On n’avait pas vu Clint Eastwood devant et derrière la caméra depuis le magnifique Million dollars baby. Gran Torino marque donc son retour en tant qu’acteur et constitue une étape essentielle de l’une des filmographies les plus impressionnantes du cinéma américain.
Walt Kowalski est un vétéran de la guerre de Corée qui vient de perdre sa femme. Patriotique, raciste et misanthrope, il ne supporte pas plus ses voisins asiatiques que sa famille. Lorsqu’il intervient pour défendre un jeune asiatique attaqué par un gang, il va malgré lui changer le cours de sa vie et apprendre à dépasser ses préjugés.
Dire que Gran Torino est un film bilan ou que Walt Kowalski est le résumé des personnages les plus marquants que Clint a interprété à l’écran serait réducteur.
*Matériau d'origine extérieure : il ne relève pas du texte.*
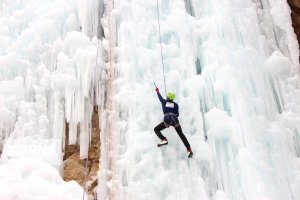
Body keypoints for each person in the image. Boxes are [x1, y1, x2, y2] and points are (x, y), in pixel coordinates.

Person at [154, 86, 193, 158]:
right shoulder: (175, 105)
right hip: (175, 120)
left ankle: (164, 139)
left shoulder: (164, 102)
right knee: (181, 134)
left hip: (167, 119)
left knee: (156, 129)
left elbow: (160, 97)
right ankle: (189, 149)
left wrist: (157, 91)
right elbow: (177, 114)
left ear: (168, 97)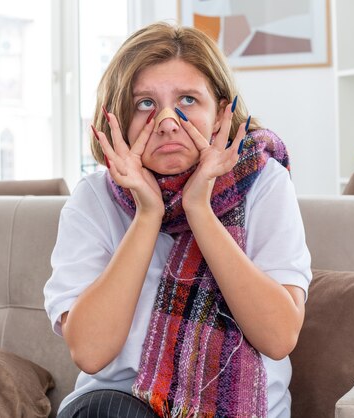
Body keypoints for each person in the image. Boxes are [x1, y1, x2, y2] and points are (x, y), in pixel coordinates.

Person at [44, 21, 311, 418]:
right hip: (121, 405)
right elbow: (90, 352)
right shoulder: (94, 199)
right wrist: (148, 215)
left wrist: (199, 209)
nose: (168, 121)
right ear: (119, 118)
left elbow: (278, 337)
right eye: (145, 104)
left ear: (221, 114)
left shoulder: (264, 183)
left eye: (187, 100)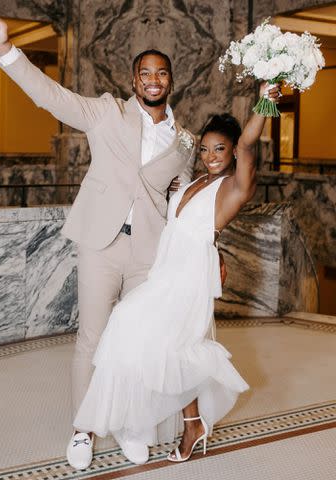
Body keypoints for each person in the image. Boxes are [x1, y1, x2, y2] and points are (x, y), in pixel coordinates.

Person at [0, 11, 205, 470]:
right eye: (146, 73)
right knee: (93, 339)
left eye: (162, 73)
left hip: (149, 252)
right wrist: (6, 50)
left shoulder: (185, 140)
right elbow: (51, 97)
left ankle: (132, 425)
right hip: (100, 245)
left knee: (139, 343)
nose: (154, 80)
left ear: (172, 81)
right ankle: (84, 429)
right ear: (133, 80)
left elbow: (180, 200)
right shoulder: (106, 112)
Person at [71, 83, 281, 466]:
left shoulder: (235, 186)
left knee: (145, 332)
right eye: (204, 148)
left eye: (220, 148)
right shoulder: (196, 181)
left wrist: (265, 98)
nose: (210, 156)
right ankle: (182, 424)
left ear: (234, 151)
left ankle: (162, 424)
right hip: (166, 268)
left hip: (187, 274)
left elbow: (250, 142)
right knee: (169, 348)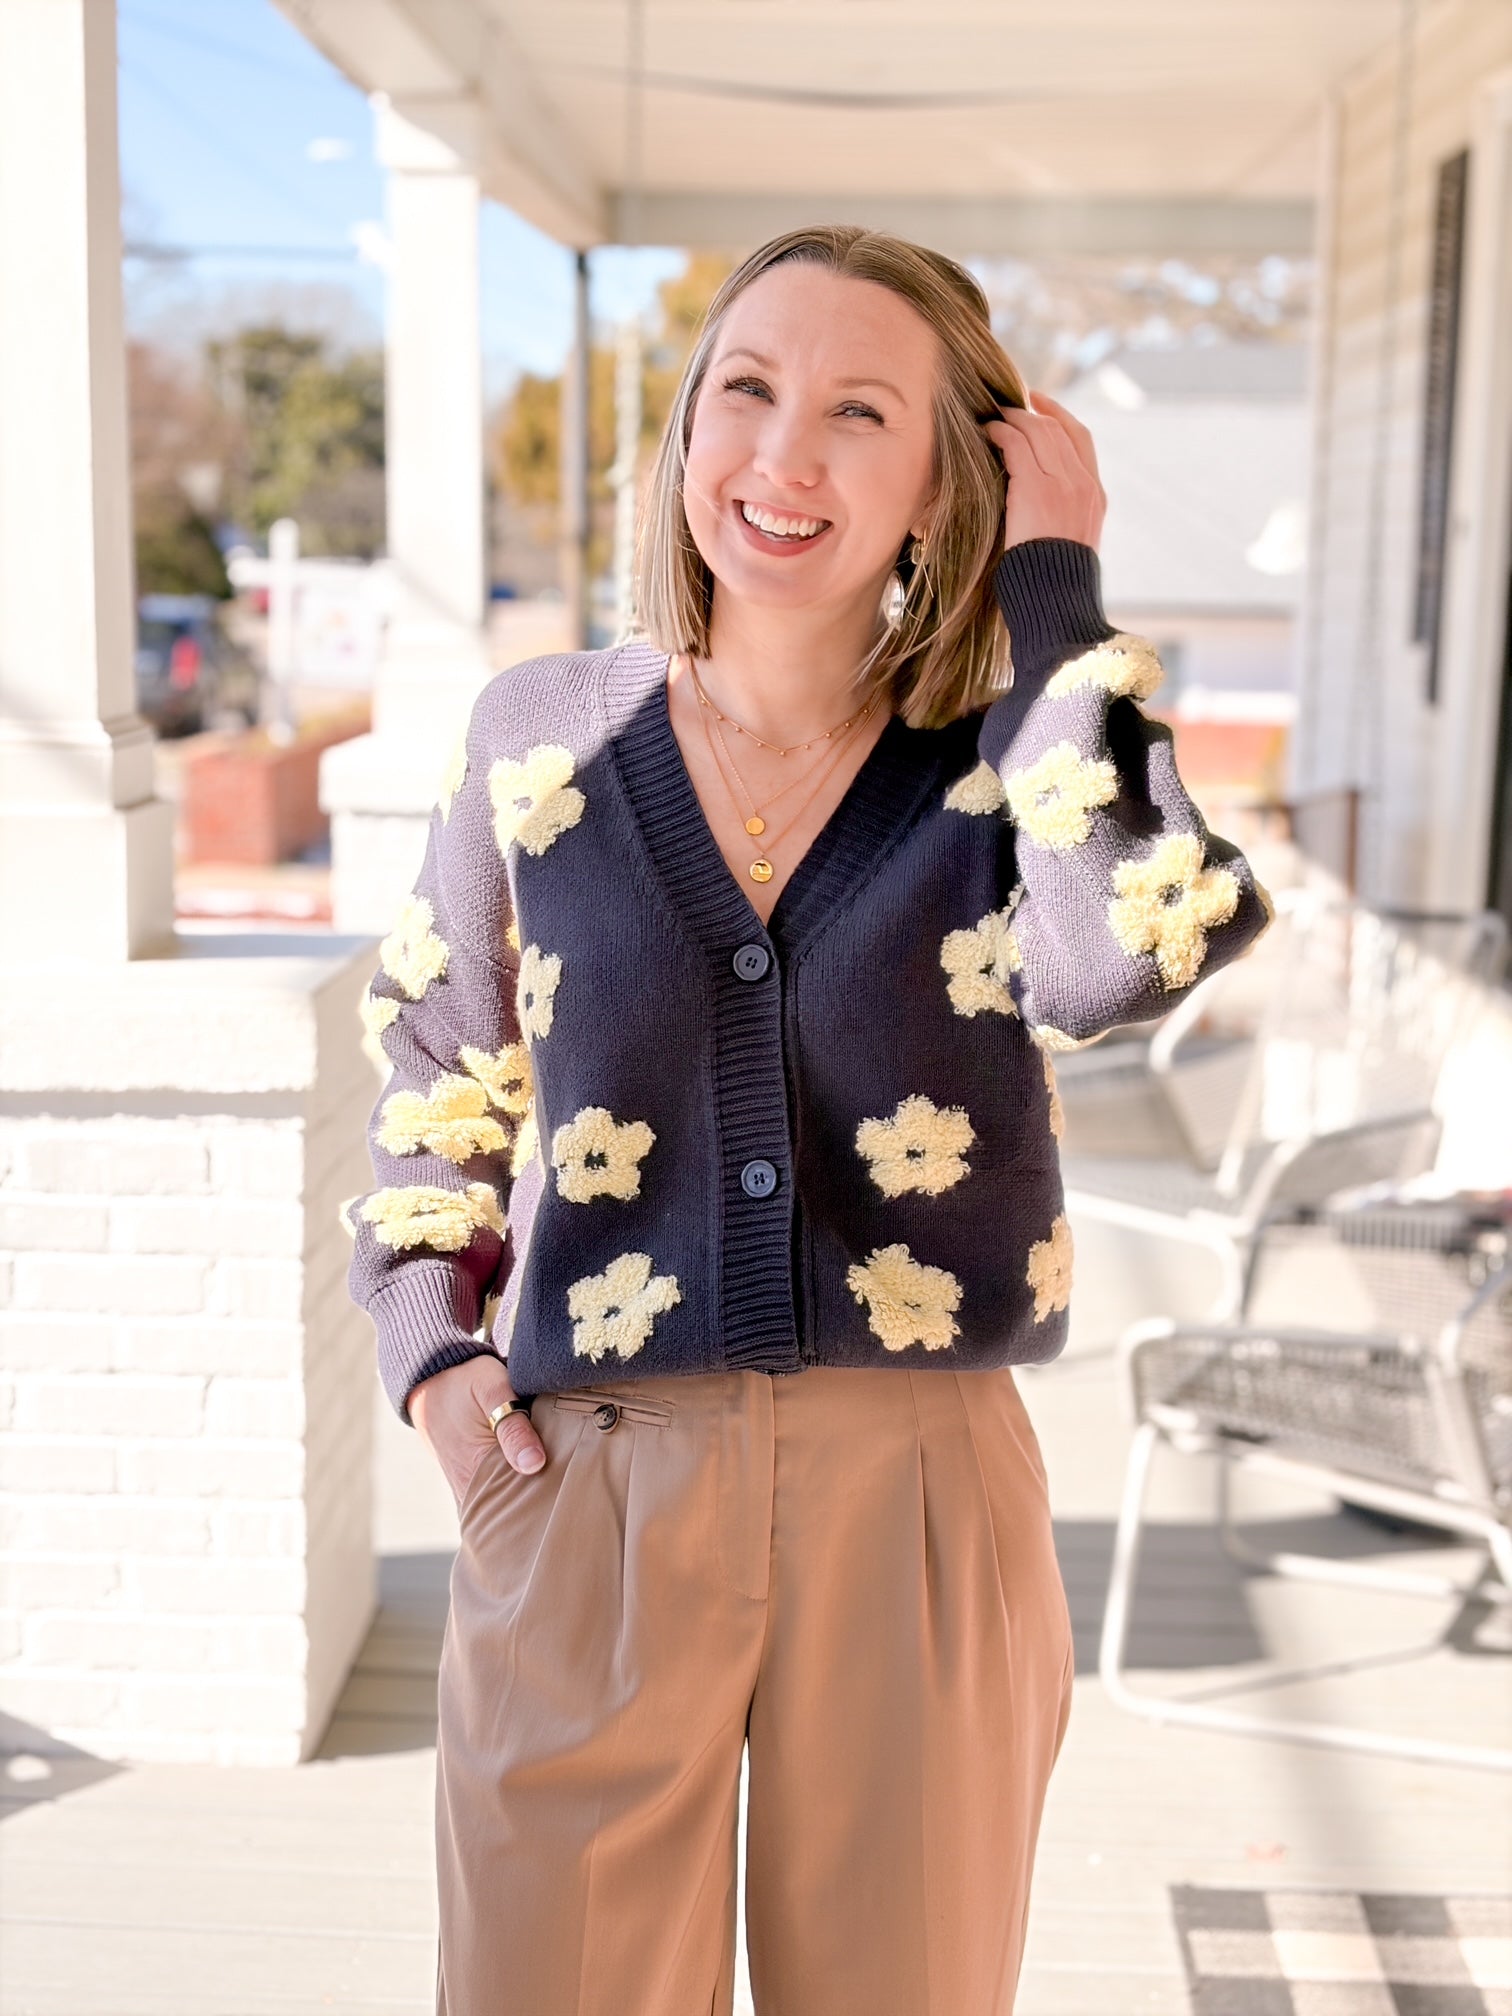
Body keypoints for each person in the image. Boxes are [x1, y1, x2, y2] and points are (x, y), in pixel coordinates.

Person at [342, 223, 1273, 2015]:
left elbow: (1117, 957)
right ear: (689, 430)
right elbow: (439, 1067)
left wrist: (1060, 599)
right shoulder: (538, 745)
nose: (784, 454)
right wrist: (434, 1361)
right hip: (587, 1476)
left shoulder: (1007, 763)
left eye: (862, 412)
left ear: (948, 483)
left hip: (916, 1490)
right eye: (749, 390)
Car Gran Torino est avant tout un grand film qui ravira les connaisseurs les plus fins de sa filmographie comme ceux qui le découvrent.
Il est cependant évident que ce grand réalisateur et cet acteur immense a mis beaucoup de lui-même, ou plutôt de l’image qu’il a donnée de lui durant toute sa carrière, pour construire ce personnage de dur à cuire. Walt Kowalski pourrait en effet être l’inspecteur Harry Callahan à la retraite. Mais lorsqu’il prend sous son aile le jeune Tao, il nous renvoie directement à l’entraineur Frankie Dunn de Million dollar baby. Et comment ne pas penser au William Munny crépusculaire d’Impitoyable quand Walt Kowalski est hanté par les horreurs de son passé ?
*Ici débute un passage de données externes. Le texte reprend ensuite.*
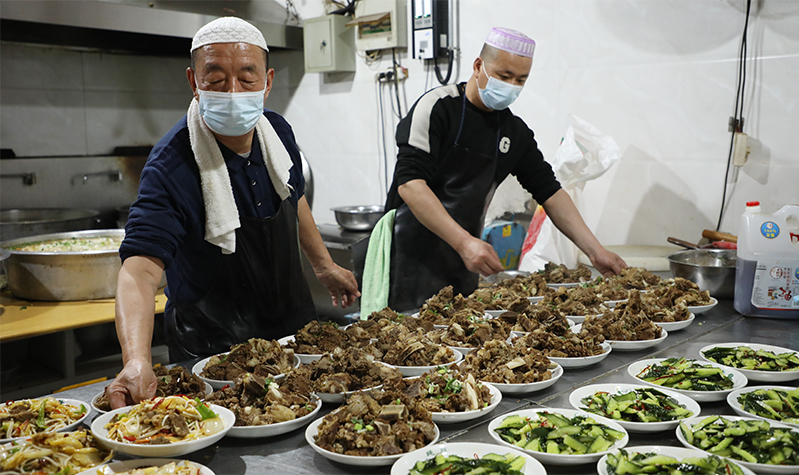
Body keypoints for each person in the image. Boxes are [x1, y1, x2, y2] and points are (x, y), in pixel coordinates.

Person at [107, 17, 359, 408]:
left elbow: (295, 199)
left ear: (268, 81)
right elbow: (139, 271)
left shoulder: (278, 133)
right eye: (216, 79)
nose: (233, 92)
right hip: (214, 356)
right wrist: (136, 359)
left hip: (293, 341)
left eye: (246, 77)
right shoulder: (171, 165)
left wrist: (324, 266)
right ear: (194, 82)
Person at [384, 27, 626, 312]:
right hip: (406, 258)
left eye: (520, 80)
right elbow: (410, 184)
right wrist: (464, 242)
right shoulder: (437, 107)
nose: (511, 86)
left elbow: (550, 192)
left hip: (463, 263)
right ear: (478, 66)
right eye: (504, 76)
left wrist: (596, 252)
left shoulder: (514, 132)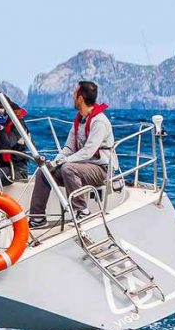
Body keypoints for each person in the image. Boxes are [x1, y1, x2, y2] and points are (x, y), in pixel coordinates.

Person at [28, 80, 117, 228]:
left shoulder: (99, 122)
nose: (72, 97)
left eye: (74, 94)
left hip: (102, 170)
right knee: (44, 172)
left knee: (68, 168)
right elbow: (69, 148)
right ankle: (37, 219)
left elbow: (88, 152)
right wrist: (54, 162)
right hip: (82, 168)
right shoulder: (79, 121)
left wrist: (64, 162)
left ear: (80, 98)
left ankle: (82, 211)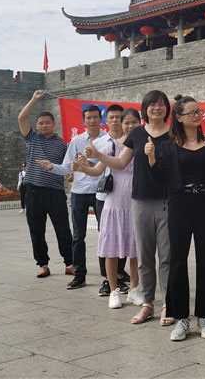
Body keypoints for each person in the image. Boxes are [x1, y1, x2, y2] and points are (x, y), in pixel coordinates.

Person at [87, 90, 173, 326]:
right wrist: (98, 156)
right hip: (140, 200)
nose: (157, 108)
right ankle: (147, 303)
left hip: (167, 200)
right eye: (152, 104)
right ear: (145, 109)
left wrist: (156, 159)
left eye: (161, 104)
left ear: (167, 108)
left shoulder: (174, 133)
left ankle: (168, 304)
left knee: (166, 256)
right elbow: (120, 162)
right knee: (144, 256)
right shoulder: (137, 134)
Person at [149, 96, 205, 341]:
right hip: (180, 206)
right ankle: (180, 317)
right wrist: (151, 158)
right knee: (177, 263)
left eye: (198, 111)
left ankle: (204, 317)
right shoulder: (168, 147)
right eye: (191, 112)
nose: (197, 115)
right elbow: (159, 180)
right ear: (179, 118)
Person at [75, 108, 141, 309]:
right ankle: (113, 291)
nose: (130, 126)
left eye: (134, 123)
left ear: (140, 124)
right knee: (111, 248)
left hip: (136, 201)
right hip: (113, 202)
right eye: (126, 123)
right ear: (120, 125)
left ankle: (134, 290)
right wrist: (82, 167)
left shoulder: (144, 146)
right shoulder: (112, 146)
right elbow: (97, 171)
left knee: (136, 250)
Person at [39, 104, 106, 290]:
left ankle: (107, 276)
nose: (92, 120)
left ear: (100, 119)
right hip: (80, 192)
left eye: (95, 117)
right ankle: (80, 274)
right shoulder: (76, 141)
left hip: (101, 192)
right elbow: (67, 166)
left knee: (105, 234)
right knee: (78, 236)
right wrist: (52, 166)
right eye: (88, 118)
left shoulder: (107, 140)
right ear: (83, 121)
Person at [17, 89, 74, 279]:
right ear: (37, 126)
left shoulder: (63, 143)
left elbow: (68, 165)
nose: (44, 125)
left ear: (54, 124)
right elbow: (21, 118)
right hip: (33, 191)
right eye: (40, 123)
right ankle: (42, 264)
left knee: (63, 229)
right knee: (36, 230)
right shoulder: (32, 139)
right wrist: (34, 99)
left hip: (56, 192)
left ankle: (69, 263)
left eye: (47, 122)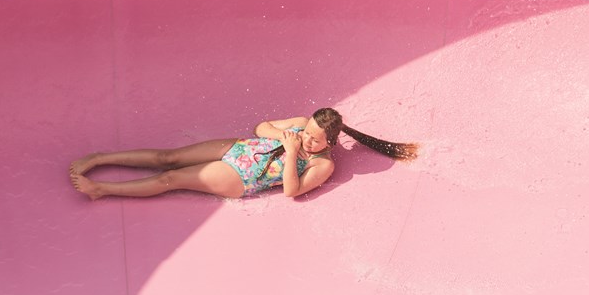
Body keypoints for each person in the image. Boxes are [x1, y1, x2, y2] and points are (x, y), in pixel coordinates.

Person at [69, 107, 416, 200]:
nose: (307, 139)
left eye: (314, 139)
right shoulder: (298, 124)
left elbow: (292, 192)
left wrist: (296, 154)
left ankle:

Gran Torino brasse donc les thèmes chers au réalisateur (l’apprentissage, la rédemption, le sacrifice) et constitue en cela une pierre de plus dans une filmographie qui devient de plus en plus cohérente et impressionnante au fil des années. Comme à son habitude, Clint soigne tout autant les dialogues que la musique, composée en partie par son fils Kyle, ou la direction d’acteur. Le personnage de Sue interprétée par la talentueuse Ahney Her est particulièrement bien servi par des dialogues qui font mouche, et qui lui permette de lutter à armes égales avec un Walt Kowalski plus bourru que jamais.
Si l’on devait trouver un seul défaut au film, ce serait d’ailleurs sur ce dernier point. Clint se croit obligé de grimacer et de grogner pour renforcer ce coté chien méchant alors qu’un seul regard suffit à nous faire comprendre ce que cache ce personnage plus complexe qu’il n’en a l’air. Quand il fait mine de pointer un revolver avec deux doigts tendus vers une bande de jeunes délinquants, il est cent fois plus menaçant que n’importe quel Bruce Willis ou Mel Gibson armé jusqu’aux dents.
Les blagues racistes (et très second degrés) que se lancent Walt Kowalski et son coiffeur, la prise en compte de cette réalité multi culturelle des Etats Unis, ce refus d’un manichéisme facile et dangereux font de Gran Torino un film sur la tolérance, souvent extrêmement drôle sur les sujets les plus sensibles. Alors qu’il rejette toute idée de confession et qu’il ne ménage pas le jeune prêtre obstiné qui tente de le comprendre, Walt Kowalski accepte de se faire « lire » par un chaman asiatique. Il trouve chez ces voisins culturellement totalement différents de lui plus de chaleur et de compréhension qu’au coté de ses deux fils qu’il n’a jamais su comprendre.
Quand au final le film prend le chemin d’une histoire de vengeance et que le réalisateur nous mène tout droit vers cette issue, Clint a l’intelligence d’emprunter un chemin de traverse et, dans un ultime pied de nez aux détracteurs qui le traitaient de facho à l’époque de Dirty Harry, nous offre une belle leçon de courage.